• [What you have to do] Your task is to filter the entries and copy every line containing the string "down".

• [Extracted records]
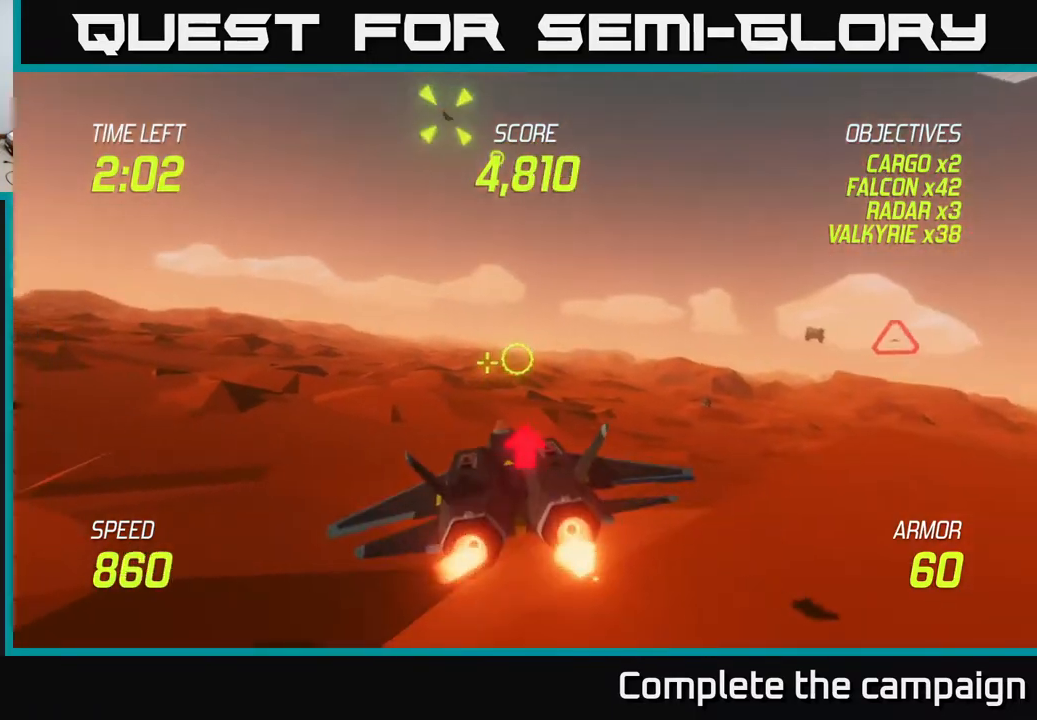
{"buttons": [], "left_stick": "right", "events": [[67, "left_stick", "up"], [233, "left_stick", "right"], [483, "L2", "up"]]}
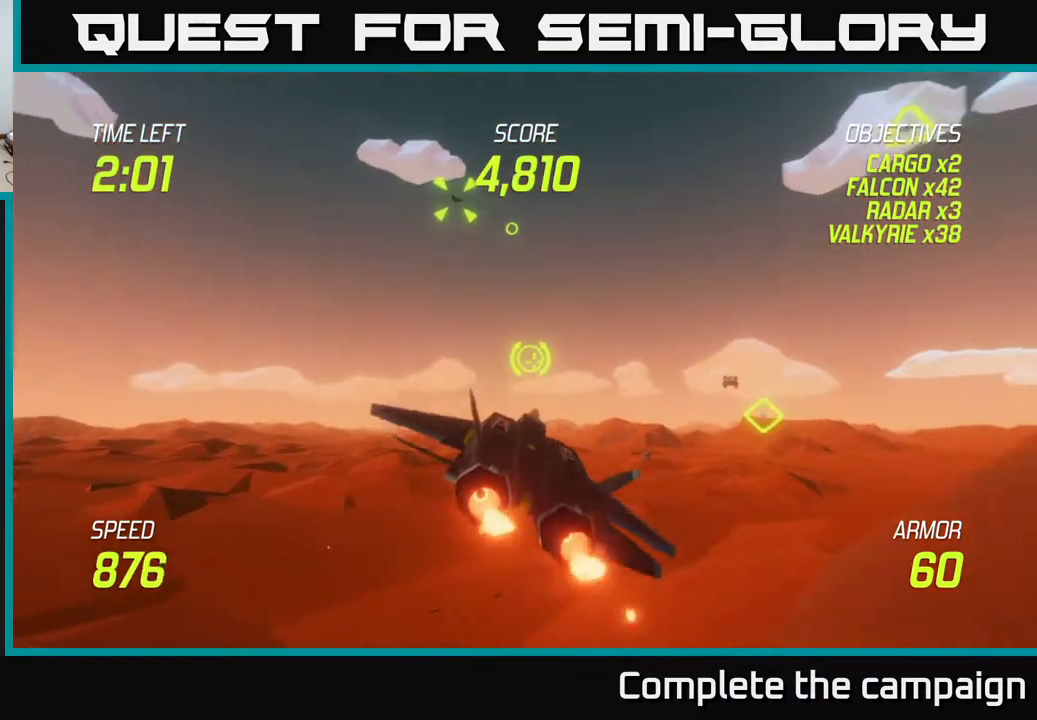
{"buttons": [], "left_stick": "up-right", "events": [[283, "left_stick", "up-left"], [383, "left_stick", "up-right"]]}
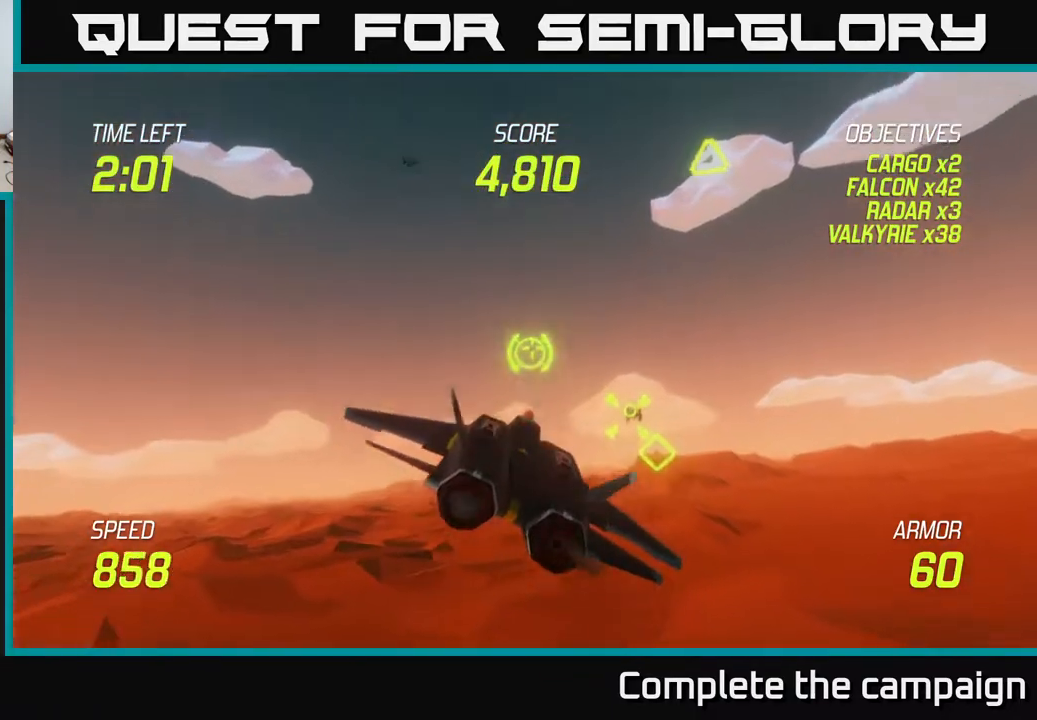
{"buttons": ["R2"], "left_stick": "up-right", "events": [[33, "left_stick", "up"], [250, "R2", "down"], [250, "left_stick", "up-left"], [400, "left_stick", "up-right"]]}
---
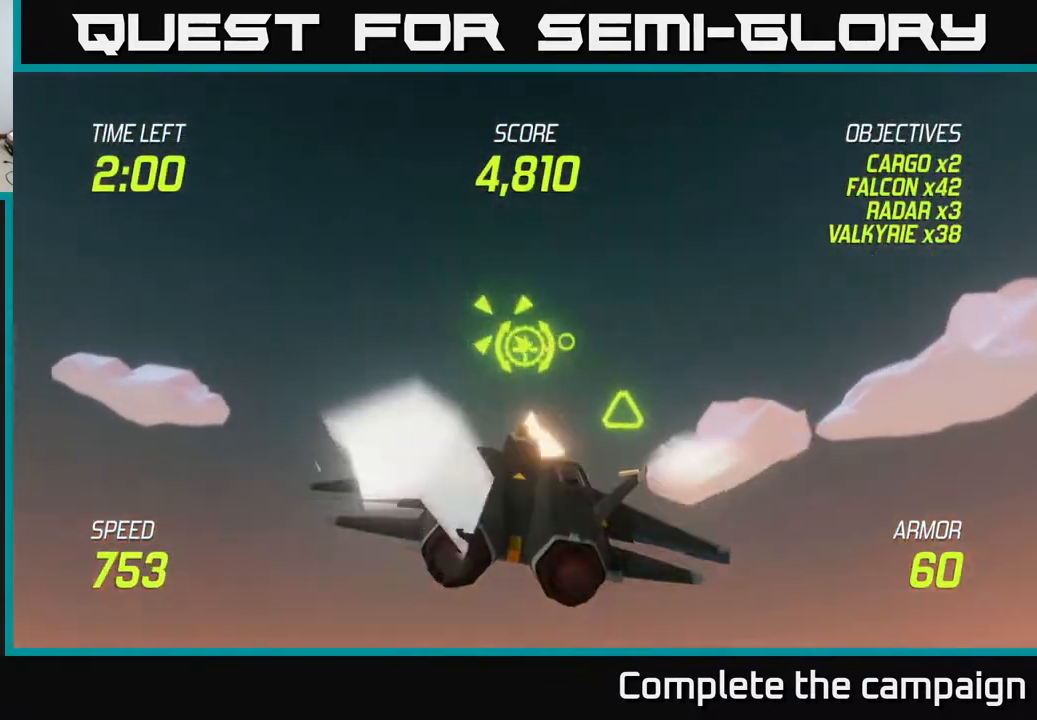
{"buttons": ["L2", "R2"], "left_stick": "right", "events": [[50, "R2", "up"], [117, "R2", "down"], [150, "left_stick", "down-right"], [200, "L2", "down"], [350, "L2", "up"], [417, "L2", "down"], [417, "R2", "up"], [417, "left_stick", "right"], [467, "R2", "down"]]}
* * *
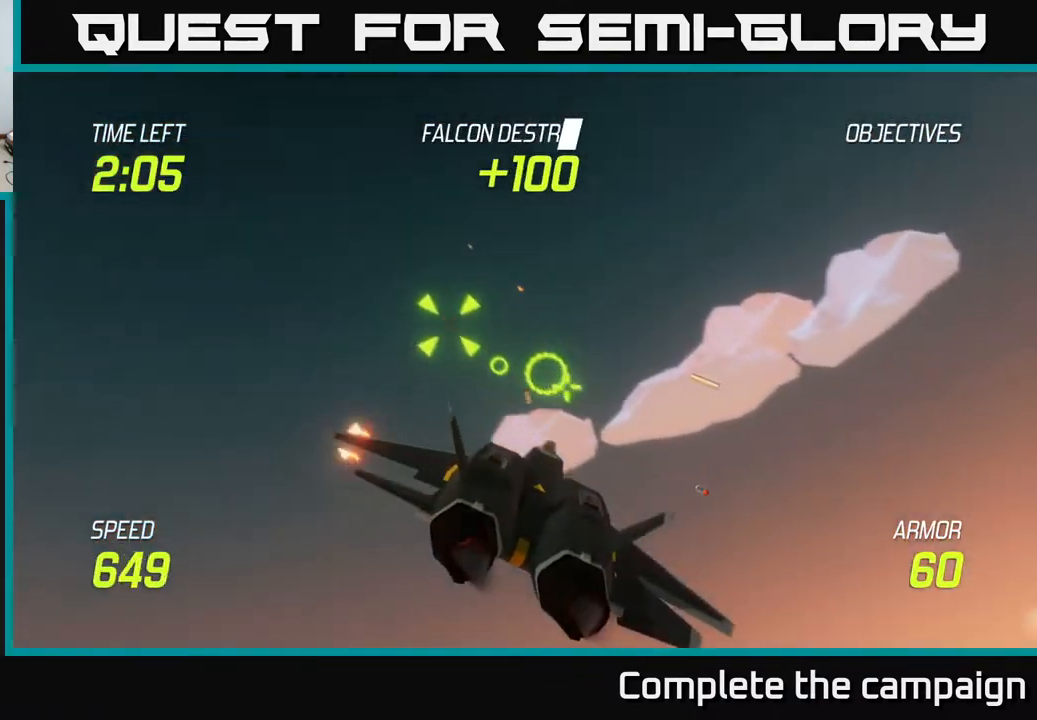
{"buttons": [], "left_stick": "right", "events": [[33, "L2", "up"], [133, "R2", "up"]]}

• [Your response]
{"buttons": ["R2"], "left_stick": "up-right", "events": [[33, "left_stick", "up"], [250, "R2", "down"], [250, "left_stick", "up-left"], [400, "left_stick", "up-right"]]}
{"buttons": ["L2", "R2"], "left_stick": "right", "events": [[50, "R2", "up"], [117, "R2", "down"], [150, "left_stick", "down-right"], [200, "L2", "down"], [350, "L2", "up"], [417, "L2", "down"], [417, "R2", "up"], [417, "left_stick", "right"], [467, "R2", "down"]]}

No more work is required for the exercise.